Au-delà du soutien direct aux auteurs, cette contribution envisagerait également de financer des actions d'intérêt général. Celles-ci comprendraient des initiatives d'aide à la création ainsi que des programmes de soutien aux professions culturelles potentiellement impactées par l'évolution rapide de l'IA. Le document, rédigé par la députée macroniste Céline Calvez, ne détaille pas le montant exact de cette future redevance, mais il précise que "tout fournisseur d'IA", qu'il soit généraliste (comme OpenAI ou Mistral) ou spécialisé (à l'image de Suno), devrait y être assujetti dès lors qu'il réalise un certain chiffre d'affaires sur le territoire français.
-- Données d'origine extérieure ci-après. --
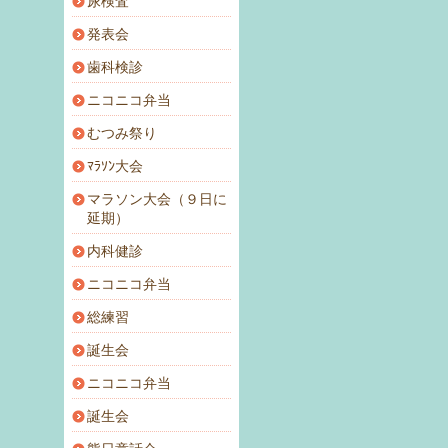
尿検査
発表会
歯科検診
ニコニコ弁当
むつみ祭り
ﾏﾗｿﾝ大会
マラソン大会（９日に
延期）
内科健診
ニコニコ弁当
総練習
誕生会
ニコニコ弁当
誕生会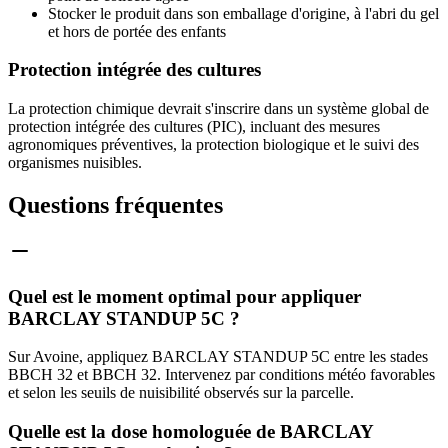
Stocker le produit dans son emballage d'origine, à l'abri du gel
et hors de portée des enfants
Protection intégrée des cultures
La protection chimique devrait s'inscrire dans un système global de
protection intégrée des cultures (PIC), incluant des mesures
agronomiques préventives, la protection biologique et le suivi des
organismes nuisibles.
Questions fréquentes
Quel est le moment optimal pour appliquer
BARCLAY STANDUP 5C ?
Sur Avoine, appliquez BARCLAY STANDUP 5C entre les stades
BBCH 32 et BBCH 32. Intervenez par conditions météo favorables
et selon les seuils de nuisibilité observés sur la parcelle.
Quelle est la dose homologuée de BARCLAY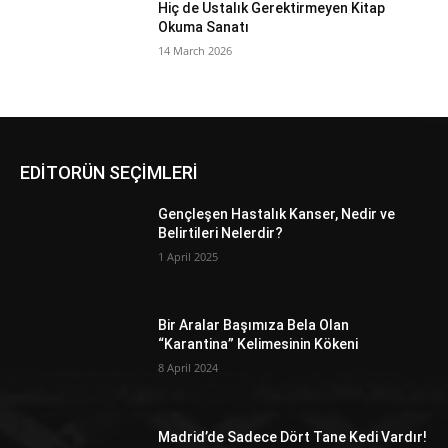
Hiç de Ustalık Gerektirmeyen Kitap
Okuma Sanatı
14 March 2026
EDİTORÜN SEÇİMLERİ
Gençleşen Hastalık Kanser, Nedir ve
Belirtileri Nelerdir?
1 April 2025
Bir Aralar Başımıza Bela Olan
“Karantina” Kelimesinin Kökeni
8 April 2024
Madrid’de Sadece Dört Tane Kedi Vardır!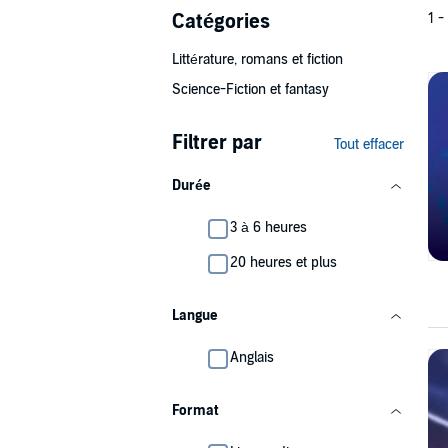
Catégories
1 -
Littérature, romans et fiction
Science-Fiction et fantasy
Filtrer par
Tout effacer
Durée
3 à 6 heures
20 heures et plus
Langue
Anglais
Format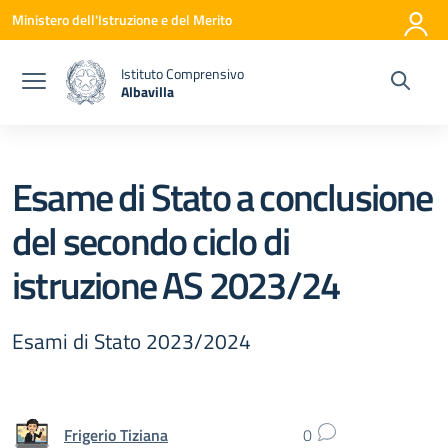
Vai ai contenuti
Vai al menu di navigazione
Vai al footer
Ministero dell'Istruzione e del Merito
Istituto Comprensivo
Albavilla
— Visita la pagina iniziale della scuola
Esame di Stato a conclusione
del secondo ciclo di
istruzione AS 2023/24
Esami di Stato 2023/2024
Frigerio Tiziana
0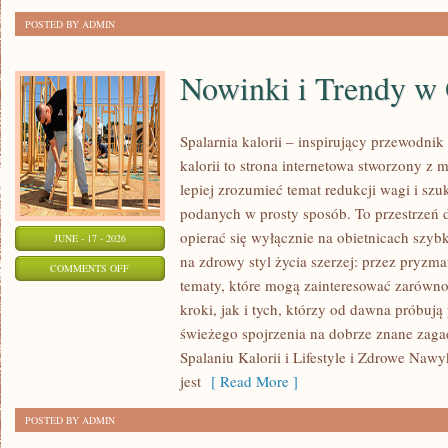
POSTED BY ADMIN
Nowinki i Trendy w
Spalarnia kalorii – inspirujący przewodnik 
kalorii to strona internetowa stworzony z 
lepiej zrozumieć temat redukcji wagi i szu
podanych w prosty sposób. To przestrzeń d
opierać się wyłącznie na obietnicach szybk
JUNE - 17 - 2026
na zdrowy styl życia szerzej: przez pryzma
ON
COMMENTS OFF
tematy, które mogą zainteresować zarówno
NOWINKI
kroki, jak i tych, którzy od dawna próbują
I
świeżego spojrzenia na dobrze znane zag
TRENDY
Spalaniu Kalorii i Lifestyle i Zdrowe Nawy
W
jest
[ Read More ]
ODCHUDZANIU
POSTED BY ADMIN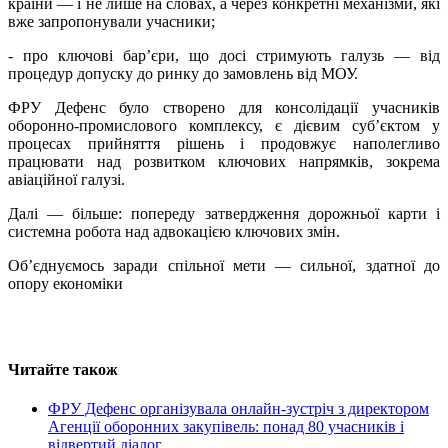
країни — і не лише на словах, а через конкретні механізми, які
вже запропонували учасники;
- про ключові бар’єри, що досі стримують галузь — від
процедур допуску до ринку до замовлень від МОУ.
ФРУ Дефенс було створено для консолідації учасників
оборонно-промислового комплексу, є дієвим суб’єктом у
процесах прийняття рішень і продовжує наполегливо
працювати над розвитком ключових напрямків, зокрема
авіаційної галузі.
Далі — більше: попереду затвердження дорожньої карти і
системна робота над адвокацією ключових змін.
Об’єднуємось заради спільної мети — сильної, здатної до
опору економіки
Читайте також
ФРУ Дефенс організувала онлайн-зустріч з директором
Агенції оборонних закупівель: понад 80 учасників і
відвертий діалог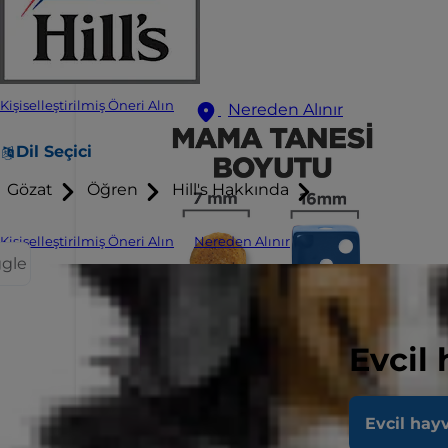
Kişiselleştirilmiş Öneri Alın
Nereden Alınır
Dil Seçici
Gözat
Öğren
Hill's Hakkında
Kişiselleştirilmiş Öneri Alın
Nereden Alınır
ggle
Evcil
Evcil hay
Parmi les vingt-six recommandations formulées, le rapport insiste sur un point crucial : cette contribution forfaitaire ne saurait en aucun cas dispenser les fournisseurs d'IA d'obtenir l'accord ou de rémunérer les ayants droit pour l'utilisation spécifique de leurs œuvres protégées. Cette question demeure un enjeu majeur et très débattu dans le secteur culturel, où la protection des droits d'auteur face aux avancées technologiques est une préoccupation centrale.
En somme, ce rapport parlementaire marque une étape importante dans la réflexion sur l'encadrement de l'IA en France. Il vise à établir un cadre économique plus équitable, permettant de concilier l'innovation technologique avec la juste rémunération des créateurs, et de soutenir la diversité culturelle à l'ère numérique.